▶ [Aim]
Could you put the lines of the material below, from the line with "pose: elev=297.3 azim=129.4" up to and including the line with "Dot at: (176, 221)", into a numbered list, leaving out any blank lines?

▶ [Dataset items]
========================================================================

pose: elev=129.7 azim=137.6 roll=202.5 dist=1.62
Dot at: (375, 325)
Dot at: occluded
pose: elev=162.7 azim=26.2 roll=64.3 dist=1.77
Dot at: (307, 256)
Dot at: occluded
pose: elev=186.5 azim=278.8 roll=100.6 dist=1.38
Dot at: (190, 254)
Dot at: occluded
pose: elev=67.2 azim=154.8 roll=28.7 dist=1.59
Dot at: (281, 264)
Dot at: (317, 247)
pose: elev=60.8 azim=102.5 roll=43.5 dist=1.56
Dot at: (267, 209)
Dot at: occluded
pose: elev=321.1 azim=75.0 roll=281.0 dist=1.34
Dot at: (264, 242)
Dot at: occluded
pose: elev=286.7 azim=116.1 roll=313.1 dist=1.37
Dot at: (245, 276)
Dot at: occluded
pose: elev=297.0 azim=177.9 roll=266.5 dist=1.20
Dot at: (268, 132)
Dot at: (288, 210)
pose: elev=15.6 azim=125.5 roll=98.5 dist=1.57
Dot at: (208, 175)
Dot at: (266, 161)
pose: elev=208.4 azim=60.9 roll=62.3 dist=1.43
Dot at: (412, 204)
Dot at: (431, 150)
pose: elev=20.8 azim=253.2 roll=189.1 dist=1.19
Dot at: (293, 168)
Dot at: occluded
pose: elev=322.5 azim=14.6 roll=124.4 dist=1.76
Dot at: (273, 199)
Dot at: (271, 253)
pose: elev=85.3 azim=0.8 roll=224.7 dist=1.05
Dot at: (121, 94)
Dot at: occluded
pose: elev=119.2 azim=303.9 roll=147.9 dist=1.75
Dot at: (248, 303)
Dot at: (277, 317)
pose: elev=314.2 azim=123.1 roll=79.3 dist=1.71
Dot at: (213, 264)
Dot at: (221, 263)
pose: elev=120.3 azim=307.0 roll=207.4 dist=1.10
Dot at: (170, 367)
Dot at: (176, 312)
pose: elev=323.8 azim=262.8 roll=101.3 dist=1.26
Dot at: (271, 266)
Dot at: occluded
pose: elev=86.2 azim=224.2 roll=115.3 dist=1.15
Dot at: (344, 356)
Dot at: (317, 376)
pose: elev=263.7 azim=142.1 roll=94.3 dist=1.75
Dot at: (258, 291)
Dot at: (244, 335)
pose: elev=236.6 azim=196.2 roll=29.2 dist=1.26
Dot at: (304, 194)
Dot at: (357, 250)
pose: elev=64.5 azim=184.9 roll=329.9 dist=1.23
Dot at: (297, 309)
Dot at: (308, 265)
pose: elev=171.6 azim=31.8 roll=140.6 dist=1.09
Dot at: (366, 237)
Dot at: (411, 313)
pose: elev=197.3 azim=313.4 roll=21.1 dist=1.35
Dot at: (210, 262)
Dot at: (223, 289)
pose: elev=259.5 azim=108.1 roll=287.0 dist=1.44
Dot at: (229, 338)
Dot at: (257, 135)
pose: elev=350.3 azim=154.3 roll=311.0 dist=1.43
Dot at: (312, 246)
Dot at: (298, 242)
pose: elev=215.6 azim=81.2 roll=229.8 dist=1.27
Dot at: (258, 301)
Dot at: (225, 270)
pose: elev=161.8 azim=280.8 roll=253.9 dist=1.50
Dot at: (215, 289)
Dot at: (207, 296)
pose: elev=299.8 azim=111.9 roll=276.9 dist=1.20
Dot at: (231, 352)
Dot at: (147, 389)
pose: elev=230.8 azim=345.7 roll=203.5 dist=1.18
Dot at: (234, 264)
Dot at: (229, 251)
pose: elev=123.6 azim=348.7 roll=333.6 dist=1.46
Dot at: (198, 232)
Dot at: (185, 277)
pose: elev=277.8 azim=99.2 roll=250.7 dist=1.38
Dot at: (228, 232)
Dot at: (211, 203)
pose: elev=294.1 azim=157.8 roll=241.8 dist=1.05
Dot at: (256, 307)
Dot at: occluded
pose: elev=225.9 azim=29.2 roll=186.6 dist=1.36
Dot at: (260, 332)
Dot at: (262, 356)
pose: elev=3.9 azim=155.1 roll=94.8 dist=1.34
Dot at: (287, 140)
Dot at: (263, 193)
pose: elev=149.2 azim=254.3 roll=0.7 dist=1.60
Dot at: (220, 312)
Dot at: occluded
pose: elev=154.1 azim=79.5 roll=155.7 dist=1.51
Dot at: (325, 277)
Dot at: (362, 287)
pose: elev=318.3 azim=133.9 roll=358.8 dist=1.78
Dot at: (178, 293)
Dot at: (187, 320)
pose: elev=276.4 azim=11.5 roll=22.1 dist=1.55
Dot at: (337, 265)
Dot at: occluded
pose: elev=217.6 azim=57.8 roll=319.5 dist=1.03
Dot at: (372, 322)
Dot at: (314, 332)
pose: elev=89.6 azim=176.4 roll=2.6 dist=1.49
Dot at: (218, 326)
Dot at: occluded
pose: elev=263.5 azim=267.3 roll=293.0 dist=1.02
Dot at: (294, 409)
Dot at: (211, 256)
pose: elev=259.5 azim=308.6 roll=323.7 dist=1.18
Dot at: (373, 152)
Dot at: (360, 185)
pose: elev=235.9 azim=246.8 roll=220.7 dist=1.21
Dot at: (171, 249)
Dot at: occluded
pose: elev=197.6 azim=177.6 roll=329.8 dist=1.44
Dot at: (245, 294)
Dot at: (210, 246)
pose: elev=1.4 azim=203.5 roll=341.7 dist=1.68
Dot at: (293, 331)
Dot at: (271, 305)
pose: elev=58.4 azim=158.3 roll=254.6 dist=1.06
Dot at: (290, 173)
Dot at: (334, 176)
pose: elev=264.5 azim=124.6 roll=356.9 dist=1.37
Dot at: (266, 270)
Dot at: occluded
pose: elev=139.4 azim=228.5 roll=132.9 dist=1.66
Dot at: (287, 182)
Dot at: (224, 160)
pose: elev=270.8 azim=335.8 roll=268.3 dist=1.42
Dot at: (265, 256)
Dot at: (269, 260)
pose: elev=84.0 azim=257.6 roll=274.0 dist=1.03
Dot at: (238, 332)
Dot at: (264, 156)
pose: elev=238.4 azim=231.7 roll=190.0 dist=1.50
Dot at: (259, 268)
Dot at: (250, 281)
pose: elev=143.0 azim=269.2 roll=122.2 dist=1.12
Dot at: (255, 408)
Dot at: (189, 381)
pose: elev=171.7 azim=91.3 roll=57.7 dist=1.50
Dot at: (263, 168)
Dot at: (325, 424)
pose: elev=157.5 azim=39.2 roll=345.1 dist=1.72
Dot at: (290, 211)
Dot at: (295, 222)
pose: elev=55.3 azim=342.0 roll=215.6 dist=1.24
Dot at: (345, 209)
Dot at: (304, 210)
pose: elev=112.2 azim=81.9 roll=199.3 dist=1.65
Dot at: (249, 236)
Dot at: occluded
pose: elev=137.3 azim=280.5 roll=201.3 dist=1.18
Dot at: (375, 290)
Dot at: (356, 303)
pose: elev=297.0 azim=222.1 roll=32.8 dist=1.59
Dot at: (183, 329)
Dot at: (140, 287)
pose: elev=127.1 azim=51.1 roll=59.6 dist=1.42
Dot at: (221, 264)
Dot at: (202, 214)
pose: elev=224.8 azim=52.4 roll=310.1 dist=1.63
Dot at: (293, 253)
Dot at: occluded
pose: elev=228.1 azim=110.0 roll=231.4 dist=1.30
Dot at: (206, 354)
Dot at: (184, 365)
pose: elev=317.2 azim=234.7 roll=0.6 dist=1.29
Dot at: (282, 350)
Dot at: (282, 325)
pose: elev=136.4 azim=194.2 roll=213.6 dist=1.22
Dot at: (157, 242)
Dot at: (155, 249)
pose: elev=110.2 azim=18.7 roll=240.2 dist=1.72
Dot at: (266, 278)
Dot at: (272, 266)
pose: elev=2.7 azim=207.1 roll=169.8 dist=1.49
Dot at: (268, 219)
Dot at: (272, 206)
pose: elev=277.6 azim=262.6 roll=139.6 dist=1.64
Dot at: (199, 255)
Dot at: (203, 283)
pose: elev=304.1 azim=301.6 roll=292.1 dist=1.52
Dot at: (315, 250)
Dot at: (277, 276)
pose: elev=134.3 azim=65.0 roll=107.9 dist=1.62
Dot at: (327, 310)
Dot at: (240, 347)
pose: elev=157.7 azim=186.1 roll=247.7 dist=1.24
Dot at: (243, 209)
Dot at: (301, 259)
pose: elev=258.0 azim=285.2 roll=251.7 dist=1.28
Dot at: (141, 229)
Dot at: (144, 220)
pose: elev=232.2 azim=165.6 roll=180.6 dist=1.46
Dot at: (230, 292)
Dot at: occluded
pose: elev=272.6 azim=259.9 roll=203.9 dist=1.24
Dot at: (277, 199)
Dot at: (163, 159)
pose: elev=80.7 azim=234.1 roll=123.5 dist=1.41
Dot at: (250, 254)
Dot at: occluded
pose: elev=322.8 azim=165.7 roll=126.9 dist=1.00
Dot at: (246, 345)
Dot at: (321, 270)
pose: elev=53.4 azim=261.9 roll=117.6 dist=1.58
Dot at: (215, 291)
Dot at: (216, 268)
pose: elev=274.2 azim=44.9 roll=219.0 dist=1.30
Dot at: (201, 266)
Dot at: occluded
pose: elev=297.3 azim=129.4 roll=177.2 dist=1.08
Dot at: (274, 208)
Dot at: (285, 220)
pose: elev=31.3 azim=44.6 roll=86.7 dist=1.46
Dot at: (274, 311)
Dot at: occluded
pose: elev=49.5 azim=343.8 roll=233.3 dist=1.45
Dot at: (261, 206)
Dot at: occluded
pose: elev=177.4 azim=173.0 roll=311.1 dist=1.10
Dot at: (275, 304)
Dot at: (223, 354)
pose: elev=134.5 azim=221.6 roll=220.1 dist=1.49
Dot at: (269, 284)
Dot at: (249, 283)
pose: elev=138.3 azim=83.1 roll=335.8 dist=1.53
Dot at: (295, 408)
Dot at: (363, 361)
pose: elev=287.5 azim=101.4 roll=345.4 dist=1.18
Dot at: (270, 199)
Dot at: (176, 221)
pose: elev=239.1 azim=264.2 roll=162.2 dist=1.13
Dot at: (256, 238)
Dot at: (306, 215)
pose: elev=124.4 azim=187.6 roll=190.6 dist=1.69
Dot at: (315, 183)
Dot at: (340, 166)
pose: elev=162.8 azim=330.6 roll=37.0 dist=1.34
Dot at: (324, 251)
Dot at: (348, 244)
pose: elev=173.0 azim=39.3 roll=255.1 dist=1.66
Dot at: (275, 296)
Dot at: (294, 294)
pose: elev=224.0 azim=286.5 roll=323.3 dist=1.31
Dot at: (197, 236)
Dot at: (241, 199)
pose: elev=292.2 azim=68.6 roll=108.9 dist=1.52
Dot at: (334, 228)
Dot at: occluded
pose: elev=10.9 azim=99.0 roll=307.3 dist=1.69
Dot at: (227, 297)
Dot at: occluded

========================================================================

▶ [Finished answer]
1. pose: elev=297.3 azim=129.4 roll=177.2 dist=1.08
2. Dot at: (274, 208)
3. Dot at: (285, 220)
4. pose: elev=31.3 azim=44.6 roll=86.7 dist=1.46
5. Dot at: (274, 311)
6. Dot at: occluded
7. pose: elev=49.5 azim=343.8 roll=233.3 dist=1.45
8. Dot at: (261, 206)
9. Dot at: occluded
10. pose: elev=177.4 azim=173.0 roll=311.1 dist=1.10
11. Dot at: (275, 304)
12. Dot at: (223, 354)
13. pose: elev=134.5 azim=221.6 roll=220.1 dist=1.49
14. Dot at: (269, 284)
15. Dot at: (249, 283)
16. pose: elev=138.3 azim=83.1 roll=335.8 dist=1.53
17. Dot at: (295, 408)
18. Dot at: (363, 361)
19. pose: elev=287.5 azim=101.4 roll=345.4 dist=1.18
20. Dot at: (270, 199)
21. Dot at: (176, 221)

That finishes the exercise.